Dopo l’Etna si è risvegliato anche lo Stromboli

25 Dicembre 2018 Cronaca di Messina

Etna si è risvegliato e lo Stromboli, nelle Eolie, ha risposto confermando il collegamento tra i due vulcani siciliani. Lo Stromboli, il 25 dicembre, ha ripreso la sua attività caratterizzata dal lancio di lapilli e dopo una riunione la Protezione Civile ha disposto il passaggio di livello di allerta da verde, che corrisponde all’attività ordinaria, a giallo. Di conseguenza è stata attivata la fase operativa di attenzione, come previsto dal Piano nazionale di emergenza per l’isola di Stromboli. «La valutazione», come ha spiegato la Protezione civile, «è basata sulle segnalazioni delle fenomenologie e sulle valutazioni di pericolosità rese disponibili dall’Istituto nazionale di geofisica e vulcanologia e dal Dipartimento di Scienze della Terra dell’Università di Firenze.
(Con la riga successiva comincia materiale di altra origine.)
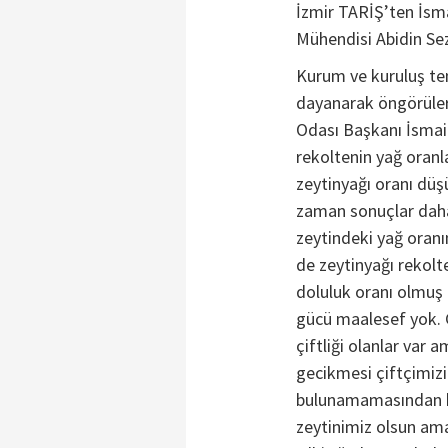
İzmir TARİŞ’ten İsma
Mühendisi Abidin Sez
Kurum ve kuruluş tem
dayanarak öngörüler
Odası Başkanı İsmail
rekoltenin yağ oranl
zeytinyağı oranı düş
zaman sonuçlar daha
zeytindeki yağ oranı
de zeytinyağı rekolt
doluluk oranı olmuş 
gücü maalesef yok. Ç
çiftliği olanlar var 
gecikmesi çiftçimiz
bulunamamasından kay
zeytinimiz olsun am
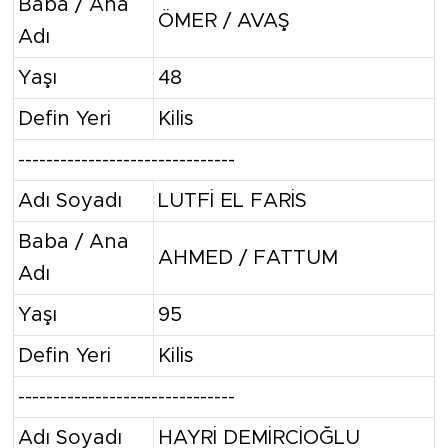
Baba / Ana
ÖMER / AVAŞ
Adı
Yaşı
48
Defin Yeri
Kilis
-------------------------------
Adı Soyadı
LUTFİ EL FARİS
Baba / Ana
AHMED / FATTUM
Adı
Yaşı
95
Defin Yeri
Kilis
-------------------------------
Adı Soyadı
HAYRİ DEMİRCİOĞLU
L’innalzamento del livello di allerta determina il potenziamento del sistema di monitoraggio del vulcano e l’attivazione di un raccordo informativo costante tra la comunità scientifica e le altre componenti e strutture operative». La Protezione civile ha poi aggiunto che «indipendentemente dalle fenomenologie vulcaniche di livello locale, che possono avere frequenti variazioni, persiste una situazione di potenziale disequilibrio del vulcano». Occorre quindi tener presente che i passaggi di livello di allerta possono anche non avvenire «in modo sequenziale o graduale, essendo sempre possibili variazioni repentine o improvvise dell’attività» eruttiva.